Some days I feel I am a total disappointment. I have a huge inner critic that doesn’t know how to shut the hell up.
She tells me:
I’m a failure
I suck at what I do
I don’t deserve (fill in the blank)
And I believe her. I used to really do a downward spiral and some days I still do. But it’s getting better. Looking back on when I was single, I hated being home alone with myself. I would do anything to keep from coming home from work.
I’ve done a lot of inner work and done some healing over the years. Yet there are still those moments when I get overwhelmed by my inner critic and buy into what she’s saying.
One thing I have found that helps is tapping and ranting. I love tapping and I tap daily but using tapping and ranting is a great way to give voice to and release all the crap.

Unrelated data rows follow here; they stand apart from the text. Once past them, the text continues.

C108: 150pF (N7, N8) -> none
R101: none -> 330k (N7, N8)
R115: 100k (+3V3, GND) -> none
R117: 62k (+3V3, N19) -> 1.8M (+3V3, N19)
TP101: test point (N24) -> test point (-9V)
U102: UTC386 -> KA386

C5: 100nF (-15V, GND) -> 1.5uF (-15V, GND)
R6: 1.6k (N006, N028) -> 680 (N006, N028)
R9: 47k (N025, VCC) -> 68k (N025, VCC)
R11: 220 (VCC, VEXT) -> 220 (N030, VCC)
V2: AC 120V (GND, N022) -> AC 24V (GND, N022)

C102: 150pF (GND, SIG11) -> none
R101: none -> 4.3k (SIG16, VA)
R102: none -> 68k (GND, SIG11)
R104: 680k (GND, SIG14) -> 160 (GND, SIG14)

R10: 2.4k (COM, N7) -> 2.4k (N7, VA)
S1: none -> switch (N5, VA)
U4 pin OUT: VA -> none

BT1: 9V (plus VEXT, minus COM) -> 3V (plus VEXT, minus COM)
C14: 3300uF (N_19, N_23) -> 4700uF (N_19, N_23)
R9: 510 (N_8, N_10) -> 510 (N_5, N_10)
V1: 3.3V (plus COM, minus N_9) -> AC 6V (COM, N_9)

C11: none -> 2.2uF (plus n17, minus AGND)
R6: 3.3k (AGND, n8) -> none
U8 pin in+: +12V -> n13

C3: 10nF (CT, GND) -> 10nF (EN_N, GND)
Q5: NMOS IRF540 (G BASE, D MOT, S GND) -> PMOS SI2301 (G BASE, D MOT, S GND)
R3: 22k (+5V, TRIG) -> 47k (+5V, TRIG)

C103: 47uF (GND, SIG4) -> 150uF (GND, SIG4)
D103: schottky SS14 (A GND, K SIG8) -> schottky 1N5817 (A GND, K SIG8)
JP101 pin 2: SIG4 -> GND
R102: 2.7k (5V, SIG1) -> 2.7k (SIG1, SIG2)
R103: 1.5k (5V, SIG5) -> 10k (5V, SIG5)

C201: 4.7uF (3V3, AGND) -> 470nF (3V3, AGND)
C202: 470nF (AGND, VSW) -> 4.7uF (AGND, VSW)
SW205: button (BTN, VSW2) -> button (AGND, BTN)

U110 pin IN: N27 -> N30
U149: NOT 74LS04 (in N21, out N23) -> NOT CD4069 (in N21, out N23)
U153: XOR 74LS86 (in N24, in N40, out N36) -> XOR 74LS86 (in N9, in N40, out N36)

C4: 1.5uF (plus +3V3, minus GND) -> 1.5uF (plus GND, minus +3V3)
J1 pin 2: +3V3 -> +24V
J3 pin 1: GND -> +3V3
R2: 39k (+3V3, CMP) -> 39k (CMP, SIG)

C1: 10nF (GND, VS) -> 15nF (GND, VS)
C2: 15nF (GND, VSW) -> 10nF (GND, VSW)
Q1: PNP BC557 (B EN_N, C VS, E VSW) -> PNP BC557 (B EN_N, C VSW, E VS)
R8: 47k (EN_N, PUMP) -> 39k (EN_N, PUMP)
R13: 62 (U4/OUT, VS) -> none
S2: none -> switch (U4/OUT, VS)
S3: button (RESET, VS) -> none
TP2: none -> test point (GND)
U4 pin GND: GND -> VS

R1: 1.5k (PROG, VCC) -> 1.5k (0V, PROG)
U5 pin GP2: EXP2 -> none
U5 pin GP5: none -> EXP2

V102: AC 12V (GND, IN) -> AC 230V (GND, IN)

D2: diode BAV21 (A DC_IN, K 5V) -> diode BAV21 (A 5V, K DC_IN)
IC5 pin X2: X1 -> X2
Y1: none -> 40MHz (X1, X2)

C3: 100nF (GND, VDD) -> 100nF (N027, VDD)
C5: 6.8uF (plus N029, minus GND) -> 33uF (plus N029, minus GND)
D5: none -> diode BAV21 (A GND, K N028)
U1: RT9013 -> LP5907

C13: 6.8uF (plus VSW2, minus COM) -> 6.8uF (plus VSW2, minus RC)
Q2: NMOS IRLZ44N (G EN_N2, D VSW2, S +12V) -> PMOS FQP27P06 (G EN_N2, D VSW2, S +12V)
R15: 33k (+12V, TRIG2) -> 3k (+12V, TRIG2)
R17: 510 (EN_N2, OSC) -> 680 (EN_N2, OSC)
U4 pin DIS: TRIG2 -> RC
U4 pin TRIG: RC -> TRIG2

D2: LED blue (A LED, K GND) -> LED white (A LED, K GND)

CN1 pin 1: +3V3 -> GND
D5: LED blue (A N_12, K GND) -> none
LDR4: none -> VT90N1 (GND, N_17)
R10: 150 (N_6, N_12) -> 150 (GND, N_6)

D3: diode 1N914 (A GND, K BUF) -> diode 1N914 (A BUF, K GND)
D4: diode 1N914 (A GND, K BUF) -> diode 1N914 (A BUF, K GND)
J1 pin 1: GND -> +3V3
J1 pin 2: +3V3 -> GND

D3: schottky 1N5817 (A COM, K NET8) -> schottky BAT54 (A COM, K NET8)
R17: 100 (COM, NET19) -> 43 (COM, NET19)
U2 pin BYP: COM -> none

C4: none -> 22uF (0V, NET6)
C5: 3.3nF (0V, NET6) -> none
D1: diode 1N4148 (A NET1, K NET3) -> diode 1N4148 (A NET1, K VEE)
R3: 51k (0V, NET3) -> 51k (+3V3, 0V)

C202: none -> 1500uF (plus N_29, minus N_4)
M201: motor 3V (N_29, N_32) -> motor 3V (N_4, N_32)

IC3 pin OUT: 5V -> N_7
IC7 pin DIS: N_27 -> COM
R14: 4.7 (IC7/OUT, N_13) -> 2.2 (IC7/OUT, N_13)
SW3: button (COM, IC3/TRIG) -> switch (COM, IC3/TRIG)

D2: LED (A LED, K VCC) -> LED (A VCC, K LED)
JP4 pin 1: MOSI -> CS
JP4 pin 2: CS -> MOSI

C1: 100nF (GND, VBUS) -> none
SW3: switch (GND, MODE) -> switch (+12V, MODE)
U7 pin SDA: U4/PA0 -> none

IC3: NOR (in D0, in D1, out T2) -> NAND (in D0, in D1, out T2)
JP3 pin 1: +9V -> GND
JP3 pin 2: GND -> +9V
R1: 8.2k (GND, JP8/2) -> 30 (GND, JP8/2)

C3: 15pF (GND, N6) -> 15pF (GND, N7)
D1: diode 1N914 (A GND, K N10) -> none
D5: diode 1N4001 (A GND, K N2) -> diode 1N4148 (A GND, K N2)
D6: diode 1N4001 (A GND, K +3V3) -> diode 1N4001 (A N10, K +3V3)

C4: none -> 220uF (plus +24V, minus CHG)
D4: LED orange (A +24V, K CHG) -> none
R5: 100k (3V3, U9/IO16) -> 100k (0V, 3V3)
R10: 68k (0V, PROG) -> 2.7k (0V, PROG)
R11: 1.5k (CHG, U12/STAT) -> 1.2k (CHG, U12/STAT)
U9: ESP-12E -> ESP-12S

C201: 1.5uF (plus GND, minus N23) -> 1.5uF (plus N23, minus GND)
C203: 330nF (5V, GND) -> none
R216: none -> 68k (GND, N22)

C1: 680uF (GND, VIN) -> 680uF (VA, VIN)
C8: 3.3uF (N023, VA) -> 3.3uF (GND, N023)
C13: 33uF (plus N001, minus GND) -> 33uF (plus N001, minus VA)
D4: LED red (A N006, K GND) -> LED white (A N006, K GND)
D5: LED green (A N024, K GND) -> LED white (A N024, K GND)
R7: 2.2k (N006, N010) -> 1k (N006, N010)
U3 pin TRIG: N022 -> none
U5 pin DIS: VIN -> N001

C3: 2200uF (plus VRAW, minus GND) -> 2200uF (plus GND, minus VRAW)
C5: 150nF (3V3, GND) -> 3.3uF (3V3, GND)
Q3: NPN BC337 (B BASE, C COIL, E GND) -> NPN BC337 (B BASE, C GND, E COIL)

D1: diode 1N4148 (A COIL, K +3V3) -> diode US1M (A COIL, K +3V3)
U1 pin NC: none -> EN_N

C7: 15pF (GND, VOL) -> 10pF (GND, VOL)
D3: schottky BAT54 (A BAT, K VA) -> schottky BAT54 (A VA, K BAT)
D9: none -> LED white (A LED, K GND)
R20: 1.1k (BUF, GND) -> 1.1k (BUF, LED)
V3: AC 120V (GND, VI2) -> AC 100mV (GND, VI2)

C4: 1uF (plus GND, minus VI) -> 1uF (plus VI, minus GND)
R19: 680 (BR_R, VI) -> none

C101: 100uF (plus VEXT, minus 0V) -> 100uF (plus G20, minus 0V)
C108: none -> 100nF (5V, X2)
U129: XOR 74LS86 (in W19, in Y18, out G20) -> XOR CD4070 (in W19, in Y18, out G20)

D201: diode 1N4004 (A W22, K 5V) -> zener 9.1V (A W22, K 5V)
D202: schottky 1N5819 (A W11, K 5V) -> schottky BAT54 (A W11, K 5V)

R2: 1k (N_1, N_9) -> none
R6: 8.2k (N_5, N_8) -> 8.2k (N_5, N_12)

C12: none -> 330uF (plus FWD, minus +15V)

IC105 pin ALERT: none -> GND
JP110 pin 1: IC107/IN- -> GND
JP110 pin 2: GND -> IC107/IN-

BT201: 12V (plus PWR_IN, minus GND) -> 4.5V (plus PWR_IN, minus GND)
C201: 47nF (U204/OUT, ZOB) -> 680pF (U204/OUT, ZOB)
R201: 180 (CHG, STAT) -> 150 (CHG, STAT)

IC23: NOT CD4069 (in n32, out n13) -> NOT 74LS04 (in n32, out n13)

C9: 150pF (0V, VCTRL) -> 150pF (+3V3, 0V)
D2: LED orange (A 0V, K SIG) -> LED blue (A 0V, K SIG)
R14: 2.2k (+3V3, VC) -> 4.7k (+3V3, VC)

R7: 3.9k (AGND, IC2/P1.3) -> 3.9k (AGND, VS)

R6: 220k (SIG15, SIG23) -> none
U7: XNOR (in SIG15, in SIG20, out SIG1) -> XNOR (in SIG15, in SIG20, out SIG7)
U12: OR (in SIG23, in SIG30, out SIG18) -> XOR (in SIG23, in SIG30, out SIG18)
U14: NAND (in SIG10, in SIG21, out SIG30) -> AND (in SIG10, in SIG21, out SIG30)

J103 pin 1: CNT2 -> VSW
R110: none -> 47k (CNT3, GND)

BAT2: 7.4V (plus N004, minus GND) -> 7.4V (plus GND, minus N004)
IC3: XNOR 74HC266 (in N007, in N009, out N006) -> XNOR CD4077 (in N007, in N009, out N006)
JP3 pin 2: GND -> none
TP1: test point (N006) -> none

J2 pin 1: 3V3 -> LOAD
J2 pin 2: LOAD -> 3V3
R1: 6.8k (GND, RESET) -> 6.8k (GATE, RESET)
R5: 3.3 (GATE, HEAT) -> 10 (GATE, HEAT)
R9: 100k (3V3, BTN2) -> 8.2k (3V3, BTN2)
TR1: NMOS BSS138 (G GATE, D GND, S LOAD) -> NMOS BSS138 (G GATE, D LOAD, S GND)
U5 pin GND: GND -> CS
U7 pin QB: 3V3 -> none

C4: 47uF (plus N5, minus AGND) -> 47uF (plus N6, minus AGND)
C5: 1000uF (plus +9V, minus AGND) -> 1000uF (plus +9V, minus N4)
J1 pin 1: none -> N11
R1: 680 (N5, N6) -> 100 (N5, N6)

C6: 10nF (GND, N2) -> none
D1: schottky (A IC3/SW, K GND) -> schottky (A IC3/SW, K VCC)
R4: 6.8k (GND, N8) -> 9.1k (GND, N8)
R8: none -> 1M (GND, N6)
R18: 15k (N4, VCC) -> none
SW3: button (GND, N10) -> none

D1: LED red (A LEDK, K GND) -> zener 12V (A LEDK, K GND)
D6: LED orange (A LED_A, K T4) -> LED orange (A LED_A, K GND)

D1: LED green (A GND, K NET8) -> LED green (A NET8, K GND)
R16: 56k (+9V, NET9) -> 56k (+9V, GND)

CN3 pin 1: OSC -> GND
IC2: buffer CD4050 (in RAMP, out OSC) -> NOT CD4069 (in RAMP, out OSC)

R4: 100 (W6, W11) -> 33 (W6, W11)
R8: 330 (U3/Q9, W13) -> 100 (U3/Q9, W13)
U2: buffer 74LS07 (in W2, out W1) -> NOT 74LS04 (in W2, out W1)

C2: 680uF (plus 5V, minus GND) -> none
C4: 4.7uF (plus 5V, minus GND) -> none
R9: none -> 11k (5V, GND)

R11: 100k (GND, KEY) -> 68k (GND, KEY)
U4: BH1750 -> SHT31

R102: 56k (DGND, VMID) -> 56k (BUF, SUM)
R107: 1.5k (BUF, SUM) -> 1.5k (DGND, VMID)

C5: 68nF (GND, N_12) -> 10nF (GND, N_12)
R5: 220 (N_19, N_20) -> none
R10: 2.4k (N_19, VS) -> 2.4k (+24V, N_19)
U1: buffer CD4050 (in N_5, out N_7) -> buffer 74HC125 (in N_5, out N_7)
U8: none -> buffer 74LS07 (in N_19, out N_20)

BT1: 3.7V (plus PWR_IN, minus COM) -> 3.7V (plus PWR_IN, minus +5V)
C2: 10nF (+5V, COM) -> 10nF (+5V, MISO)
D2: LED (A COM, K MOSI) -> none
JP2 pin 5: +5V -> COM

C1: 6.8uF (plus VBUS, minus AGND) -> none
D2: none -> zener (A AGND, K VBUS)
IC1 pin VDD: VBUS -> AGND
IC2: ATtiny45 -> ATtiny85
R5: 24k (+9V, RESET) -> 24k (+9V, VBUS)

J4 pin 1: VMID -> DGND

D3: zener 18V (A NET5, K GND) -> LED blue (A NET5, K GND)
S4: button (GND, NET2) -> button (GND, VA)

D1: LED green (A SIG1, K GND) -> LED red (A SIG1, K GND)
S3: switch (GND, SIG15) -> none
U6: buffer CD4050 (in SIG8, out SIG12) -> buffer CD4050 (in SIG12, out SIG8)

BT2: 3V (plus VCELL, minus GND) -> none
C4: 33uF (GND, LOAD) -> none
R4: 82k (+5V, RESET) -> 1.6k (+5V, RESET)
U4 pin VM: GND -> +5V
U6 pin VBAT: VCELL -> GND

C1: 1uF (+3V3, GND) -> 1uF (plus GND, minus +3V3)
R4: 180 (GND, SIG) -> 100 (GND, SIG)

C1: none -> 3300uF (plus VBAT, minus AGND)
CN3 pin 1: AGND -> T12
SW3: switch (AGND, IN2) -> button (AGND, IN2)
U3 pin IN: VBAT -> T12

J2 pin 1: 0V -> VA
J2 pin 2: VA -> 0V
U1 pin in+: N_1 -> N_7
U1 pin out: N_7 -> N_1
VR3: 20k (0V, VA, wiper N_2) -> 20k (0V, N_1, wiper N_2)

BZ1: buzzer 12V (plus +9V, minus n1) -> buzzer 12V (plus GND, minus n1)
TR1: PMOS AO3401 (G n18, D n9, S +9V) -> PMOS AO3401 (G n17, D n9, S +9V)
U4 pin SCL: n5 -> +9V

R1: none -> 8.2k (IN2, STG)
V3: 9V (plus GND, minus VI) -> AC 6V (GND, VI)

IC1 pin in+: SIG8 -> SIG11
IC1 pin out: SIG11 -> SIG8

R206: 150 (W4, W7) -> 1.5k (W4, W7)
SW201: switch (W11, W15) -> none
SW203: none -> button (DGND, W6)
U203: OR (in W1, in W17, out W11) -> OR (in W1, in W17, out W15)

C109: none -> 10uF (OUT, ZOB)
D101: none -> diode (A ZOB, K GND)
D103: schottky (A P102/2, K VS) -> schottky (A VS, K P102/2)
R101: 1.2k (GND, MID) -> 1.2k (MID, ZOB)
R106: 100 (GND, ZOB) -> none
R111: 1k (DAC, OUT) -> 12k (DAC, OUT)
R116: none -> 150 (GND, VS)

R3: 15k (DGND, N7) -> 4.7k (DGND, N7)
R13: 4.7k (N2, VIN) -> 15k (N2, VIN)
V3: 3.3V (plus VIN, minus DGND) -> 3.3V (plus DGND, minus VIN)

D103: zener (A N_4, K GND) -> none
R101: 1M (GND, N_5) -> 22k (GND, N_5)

It’s super-simple to use, just tap on the points as you are, basically, just talking to yourself out loud. Please note I only do this process when I am home alone. I need to feel I am in a safe environment where it doesn’t matter what comes up or what I say. I cry, too, and I’d rather do that alone.
All of this stuff that is below the surface and being brought up by my inner critic has a way of being released with this process. By tapping I am voicing and letting all this out of my energy system.
Feelings and emotions are energy. By giving myself the space to allow the emotions to come up I am giving them a structure to be released.
If your inner critic is getting the best of you, try this and see if it helps you, too.